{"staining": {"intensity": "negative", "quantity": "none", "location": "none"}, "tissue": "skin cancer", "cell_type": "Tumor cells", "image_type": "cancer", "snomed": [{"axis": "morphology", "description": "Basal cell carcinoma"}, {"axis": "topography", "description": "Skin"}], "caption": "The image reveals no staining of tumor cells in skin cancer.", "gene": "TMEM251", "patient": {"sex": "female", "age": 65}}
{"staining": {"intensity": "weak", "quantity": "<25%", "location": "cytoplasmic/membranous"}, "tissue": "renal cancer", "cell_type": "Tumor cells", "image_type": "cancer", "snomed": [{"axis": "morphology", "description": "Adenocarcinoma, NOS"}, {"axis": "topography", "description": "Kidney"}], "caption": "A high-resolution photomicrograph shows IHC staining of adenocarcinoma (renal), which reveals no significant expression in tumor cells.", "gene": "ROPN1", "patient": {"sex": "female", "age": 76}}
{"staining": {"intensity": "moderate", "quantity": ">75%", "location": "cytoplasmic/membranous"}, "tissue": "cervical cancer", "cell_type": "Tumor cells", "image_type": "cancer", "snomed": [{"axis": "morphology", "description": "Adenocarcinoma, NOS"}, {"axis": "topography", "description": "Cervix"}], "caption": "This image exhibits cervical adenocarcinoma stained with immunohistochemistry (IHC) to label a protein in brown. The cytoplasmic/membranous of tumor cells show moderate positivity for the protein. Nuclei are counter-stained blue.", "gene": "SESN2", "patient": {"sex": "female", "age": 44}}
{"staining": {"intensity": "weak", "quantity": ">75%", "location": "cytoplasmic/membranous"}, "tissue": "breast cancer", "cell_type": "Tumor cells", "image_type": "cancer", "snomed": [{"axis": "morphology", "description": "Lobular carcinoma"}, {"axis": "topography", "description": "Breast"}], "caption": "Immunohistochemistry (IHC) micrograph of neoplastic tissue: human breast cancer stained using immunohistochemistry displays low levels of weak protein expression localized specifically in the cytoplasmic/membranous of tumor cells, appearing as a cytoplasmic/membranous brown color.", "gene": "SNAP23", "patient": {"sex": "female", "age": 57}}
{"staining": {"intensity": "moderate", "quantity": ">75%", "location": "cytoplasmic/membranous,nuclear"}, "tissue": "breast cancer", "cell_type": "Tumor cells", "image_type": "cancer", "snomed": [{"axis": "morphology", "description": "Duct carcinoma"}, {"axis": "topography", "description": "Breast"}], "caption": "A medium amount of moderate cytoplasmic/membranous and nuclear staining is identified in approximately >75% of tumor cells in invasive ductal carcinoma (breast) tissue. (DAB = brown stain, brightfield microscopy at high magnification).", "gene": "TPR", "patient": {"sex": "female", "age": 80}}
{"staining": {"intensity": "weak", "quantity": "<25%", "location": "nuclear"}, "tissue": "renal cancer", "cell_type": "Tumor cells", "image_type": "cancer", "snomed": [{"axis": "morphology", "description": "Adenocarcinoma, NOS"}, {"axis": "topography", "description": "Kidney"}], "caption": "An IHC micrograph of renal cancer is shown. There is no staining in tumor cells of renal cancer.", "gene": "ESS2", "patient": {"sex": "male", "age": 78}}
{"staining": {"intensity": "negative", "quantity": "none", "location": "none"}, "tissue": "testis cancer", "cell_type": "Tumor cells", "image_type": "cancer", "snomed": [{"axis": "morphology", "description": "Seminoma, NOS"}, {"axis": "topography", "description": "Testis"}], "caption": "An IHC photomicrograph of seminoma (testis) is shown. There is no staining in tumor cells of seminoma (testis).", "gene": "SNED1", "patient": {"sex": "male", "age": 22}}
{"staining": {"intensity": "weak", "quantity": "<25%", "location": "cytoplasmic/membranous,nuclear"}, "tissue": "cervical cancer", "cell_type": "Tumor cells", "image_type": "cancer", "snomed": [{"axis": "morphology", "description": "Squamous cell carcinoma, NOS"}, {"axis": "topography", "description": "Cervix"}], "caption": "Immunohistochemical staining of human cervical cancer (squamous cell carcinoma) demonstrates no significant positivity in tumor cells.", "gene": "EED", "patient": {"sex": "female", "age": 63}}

▶ [EXERCISE AIM]: Across the records above, return every line that contains the word "immunohistochemistry".

▶ [SOLVED EXERCISE]:
{"staining": {"intensity": "moderate", "quantity": ">75%", "location": "cytoplasmic/membranous"}, "tissue": "cervical cancer", "cell_type": "Tumor cells", "image_type": "cancer", "snomed": [{"axis": "morphology", "description": "Adenocarcinoma, NOS"}, {"axis": "topography", "description": "Cervix"}], "caption": "This image exhibits cervical adenocarcinoma stained with immunohistochemistry (IHC) to label a protein in brown. The cytoplasmic/membranous of tumor cells show moderate positivity for the protein. Nuclei are counter-stained blue.", "gene": "SESN2", "patient": {"sex": "female", "age": 44}}
{"staining": {"intensity": "weak", "quantity": ">75%", "location": "cytoplasmic/membranous"}, "tissue": "breast cancer", "cell_type": "Tumor cells", "image_type": "cancer", "snomed": [{"axis": "morphology", "description": "Lobular carcinoma"}, {"axis": "topography", "description": "Breast"}], "caption": "Immunohistochemistry (IHC) micrograph of neoplastic tissue: human breast cancer stained using immunohistochemistry displays low levels of weak protein expression localized specifically in the cytoplasmic/membranous of tumor cells, appearing as a cytoplasmic/membranous brown color.", "gene": "SNAP23", "patient": {"sex": "female", "age": 57}}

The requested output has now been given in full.